A customer hands Indian currency notes to an attendant at a fuel station in Mumbai, India, August 13, 2018.
A customer hands Indian currency notes to an attendant at a fuel station in Mumbai, India, August 13, 2018. Reuters / FRANCIS MASCARENHAS

The Indian rupee rose to its highest in more than a week on Monday afternoon tracking broad losses in the dollar, while bond yields edged down, mirroring the move in their U.S. counterpart ahead of the outcome of the U.S. Federal Reserve meeting.

The U.S. Federal Reserve has signalled a 75 basis point rate hike at its July 26-27 meeting, although data last week showing inflation hit 9.1% year-on-year in June raised the possibility of a larger 100 bps hike later this year.

India's partially convertible rupee ended trading at 79.73 per dollar compared to its close of 79.8550 on Friday. The unit rose to a high of 79.6950 during trade, its strongest since July 13.

"The dollar is weakening against most majors in European trade, that has helped the rupee. But with Fed expected to raise rates this week, we could see pressure building up on the rupee again," the head of trading at a private bank said.

The dollar index, a measure of the greenback's performance against major currencies, was down 0.4%.

Stocks across emerging markets struggled, weighed down by losses in China equities on COVID-19 flare-ups and slowdown fears. Indian shares too, snapped a six-session winning streak to end about 0.5% lower led by losses in Reliance Industries. [.BO]

"There is expectation that the Fed will not hike beyond 75 bps. The expectation of 100 bps has come down to 20% from 80% that we saw at its peak post-inflation data," said Anitha Rangan, an economist with Equirus Group.

A scaling back in market bets on when U.S. rates will peak follows weak business activity data on Friday that has raised the spectre of recession.

Traders said the Reserve Bank of India (RBI) too was likely selling dollars to aid the recovery in the rupee after it touched a life-time low of 80.0650 last week.

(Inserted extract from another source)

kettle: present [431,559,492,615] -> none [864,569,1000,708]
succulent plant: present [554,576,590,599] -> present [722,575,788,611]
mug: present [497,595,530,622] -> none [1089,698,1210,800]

"RBI's intervention cannot be ruled out ... The weekly decline in FX reserves is due to RBI intervention, so it is very much possible. It's a combination of both these factors," Rangan added.

The RBI is justified in using the country's foreign exchange reserves to smooth out volatility in the rupee's moves against the dollar, Sanjeev Sanyal, a member of the Prime Minister's Economic Advisory Council said on Monday.

India's benchmark 10-year bond yield ended at 7.39%, compared with its close of 7.41% on Friday.

The U.S. 10-year Treasury note yield ended the week near its lowest since late-May after weak data on Friday added to worries about the global economy and traders reassessed the Federal Reserve's ability to raise rates much further.